The BREAST ADM Trial is a study designed to compare the results of four different types of acellular dermal matrices (ADMs) used during breast reconstruction surgery. These matrices help support the breast pocket when using tissue expanders or implants after a mastectomy, which is the surgical removal of one or both breasts. The trial aims to find out which ADM leads to fewer complications and better recovery experiences for women undergoing breast reconstruction.

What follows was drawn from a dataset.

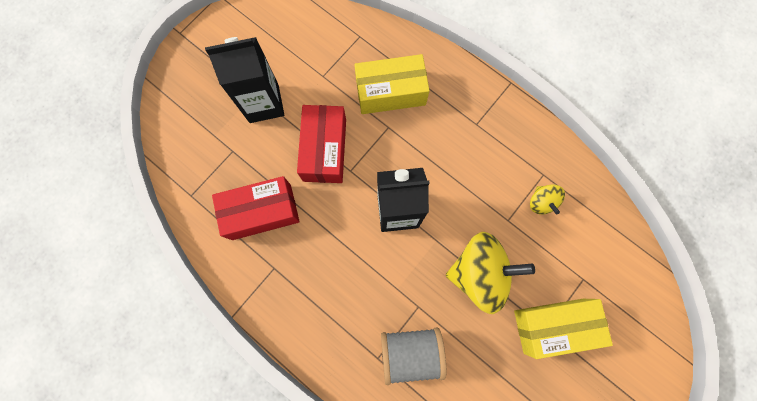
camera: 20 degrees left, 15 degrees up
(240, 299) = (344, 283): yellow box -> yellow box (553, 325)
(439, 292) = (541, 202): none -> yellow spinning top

To be eligible for this study, women must be between 21 and 65 years old and are planning to have breast reconstruction after a mastectomy. Participants will go through a two-step process where they first receive tissue expanders, followed by an exchange to breast implants. It's important to note that women with certain medical histories, such as previous breast reconstruction, radiation treatment, or specific allergies, may not be able to participate. Those who join the trial can expect to be followed for two years to monitor their recovery and any issues that may arise. This study is currently recruiting participants who want to help improve breast reconstruction outcomes for future patients.

Gender

FEMALE

Eligibility criteria

• Inclusion Criteria:
• • All woman aged 21 years or older but less that 65 undergoing unilateral or bilateral mastectomy with alloplastic breast reconstruction using ADM.
• • Breast reconstruction must be done by means of a two staged process using tissue expanders and ADM based reconstruction followed by implant tissue expander to implant exchange.
• Exclusion Criteria:
• • Patients undergoing autologous reconstruction either at the time of mastectomy or in a delayed fashion.
• • Patients with a history of previous breast reconstruction procedures.
• • Patients with prior radiation treatment to the breast or with prior mantle radiation
• • Any patient with a contraindication to breast reconstruction
• • Patients undergoing an axillary node dissection with clearance
• • Patients with an allergy to Polysporin or any of its ingredients.
• * Patients with contraindications to any of the acellular dermal matrices:
• • • DermACELL: Allergy to Gentamicin, Vancomycin\[12\]
• • The surgeon performing the breast reconstruction may also deem a patient ineligible if intraoperatively, there is evidence of significant mastectomy flap ischemia prior to the initiation of the breast reconstruction procedure.